KUANTAN SINGINGI //TintaPos.Com// – Kuansing Sudah menjadi surganya bagi para pelaku PETI, hal tersebut dilihat dari banyaknya aktivitas PETI yang Menjamur walaupun aparat sudah sering melakukan penertiban, tapi kenyataannya diberantas satu tumbuh seribu.
Berdasarkan informasi yang dihimpun awak media praktik penambangan ilegal tersebut umumnya menggunakan mesin robin sebagai alat penyedot material dari dasar sungai maupun daratan.
Salah satunya informasi yang diterima media ini, bahwa aktivitas peti menggunakan Robin atau Setingkai makin menjamur di wilkum polsek singingi, diduga Amri Pemilik 3 unit Setingkai yang digunakan untuk menghancurkan bumi kuansing khususnya di desa Pasir Emas kecamatan singingi kabupaten Kuantan Singingi, Minggu, 05/04/2026.
“Aktivitas peti semakin menjamur, bukan semakin kurang di kecamatan singingi, satu orang saja bisa memiliki 3 unit rakit atau Setingkai, salah satunya diduga Amri warga desa sungai keranji, ” Jelas narasumber.
Lanjut dia, “kalau sudah seperti ini bukan lagi mencari sesuap nasi, tapi sudah terfokus memperkaya diri demi kepentingan beberapa oknum saja, kami minta Aph khususnya polsek singingi bertindak cepat dan tegas untuk memberantas kegiatan ilegal tersebut, ” Tegasnya.
Untuk diketahui bahwa Aktivitas ini melanggar ketentuan sebagaimana diatur dalam Undang-Undang Nomor 3 Tahun 2020 tentang Pertambangan Mineral dan Batubara, yang mewajibkan setiap kegiatan pertambangan memiliki izin resmi dari pemerintah.Di kesempatan lain Amri pemilik Stingkai ketika di hubungi awak media langsung di blokir.
Selain berpotensi merusak lingkungan, seperti pencemaran air dan kerusakan ekosistem sungai, aktivitas PETI juga dinilai menimbulkan dampak sosial dan ekonomi bagi masyarakat sekitar.
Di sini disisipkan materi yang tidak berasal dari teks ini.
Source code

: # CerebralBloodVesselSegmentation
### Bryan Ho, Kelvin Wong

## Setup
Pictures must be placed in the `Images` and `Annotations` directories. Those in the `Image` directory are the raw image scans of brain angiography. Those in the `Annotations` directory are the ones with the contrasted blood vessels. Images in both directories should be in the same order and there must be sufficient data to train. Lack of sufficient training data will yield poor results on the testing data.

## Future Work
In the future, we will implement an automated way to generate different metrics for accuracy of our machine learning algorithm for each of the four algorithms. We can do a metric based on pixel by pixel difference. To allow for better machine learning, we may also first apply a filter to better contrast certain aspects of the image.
Kondisi ini diperparah dengan dugaan lemahnya pengawasan serta penindakan yang belum menyentuh seluruh lokasi tambang ilegal yang masih aktif beroperasi.
Masyarakat pun mendesak aparat penegak hukum untuk bertindak tegas dan profesional, serta tidak hanya melakukan penertiban pada lokasi PETI yang sudah tidak produktif. Penegakan hukum diharapkan mengacu pada prinsip kepastian hukum dan keadilan, dengan menindak pelaku utama maupun pihak yang terlibat dalam aktivitas ilegal tersebut.
“Penindakan harus menyasar aktivitas yang masih berjalan, terutama yang menggunakan mesin robin. Jangan hanya simbolis, tapi harus berkelanjutan sesuai aturan hukum yang berlaku,” ujar salah seorang warga yang enggan disebutkan identitasnya.
Warga juga berharap pemerintah daerah bersama aparat terkait dapat mengambil langkah komprehensif, tidak hanya melalui penegakan hukum, tetapi juga dengan menyediakan alternatif mata pencaharian bagi masyarakat. Dengan demikian, upaya penertiban PETI dapat berjalan efektif sekaligus menjaga kelestarian lingkungan dan ketertiban hukum di wilayah Kecamatan Singingi.